Tout au long de l’été, notre billet de Une se fait feuilleton et explore l’histoire de Nestor Makhno dans un récit inédit…

En mars 1918, à Brest-Litovsk, les bolcheviks signent la paix avec la coalition des Empires centraux (Allemagne, Autriche-Hongrie). L’accord prévoit le retrait des troupes soviétiques d’Ukraine. 600 000 soldats austro-allemands déferlent sur le pays « pour y réprimer le désordre et l’anarchie et y rétablir l’ordre et la paix. ».

X. Mars – mai 1918 « L’âme du traître et la conscience du tyran sont aussi noires qu’une nuit d’hiver. »
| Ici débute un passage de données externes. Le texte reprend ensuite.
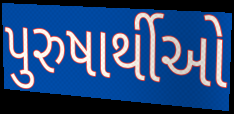
પુરુષાર્થીઓ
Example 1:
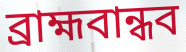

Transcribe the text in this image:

ব্রাহ্মবান্ধব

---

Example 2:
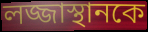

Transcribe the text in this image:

লজ্জাস্থানকে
Au printemps, les traités de Lénine ont livré l’Ukraine aux Allemands : les travailleurs révolutionnaires sont laissés à la merci des oppresseurs venus de l’ouest. Les occupants pillent toutes les ressources du pays : blé, bétail, matières premières… L’humiliante retraite des gardes rouges se transforme en déroute. Le long des lignes de chemins de fer se pressent des soldats, des réfugiés politiques et des familles entières qui fuient les combats. Alors que les régiments austro-allemands ne sont plus qu’à quelques kilomètres de Gouliaï-Polié, les syndicats et le Comité révolutionnaire appellent à résister aux envahisseurs et à leurs alliés de la Rada* centrale. Comme les armes et les munitions manquent cruellement, j’arrache au commandement communiste la livraison de 6 canons, 3 000 fusils, et plusieurs wagons de munitions.

À Ekaterinoslav, la Garde noire de Marioussa a été contrainte de quitter la ville. Les nationalistes y ont enrôlé de force des milliers d’hommes et disposent d’un stock d’armes impressionnant : mitrailleuses, artillerie lourde, ainsi que trois avions. Les contre-attaques des insurgés se heurtent à une double ligne de tranchées. Dans les premières, les nouvelles recrues ; dans les secondes, des officiers qui les tiennent en joue pour éviter tout repli en hurlant « À bas l’anarchie ! ». Après des jours de combats et d’assauts aussi infructueux que meurtriers, les nationalistes sont finalement défaits : alors qu’ils concentraient le gros de leurs forces au nord de la ville pour stopper l’offensive anarchiste, des bolcheviks, à bord d’un train blindé orné d’une banderole « La liberté ou la mort », se sont emparés de la ville en passant par le sud. Mais, un mois plus tard, c’est au tour de l’armée allemande d’entrer triomphalement dans la cité.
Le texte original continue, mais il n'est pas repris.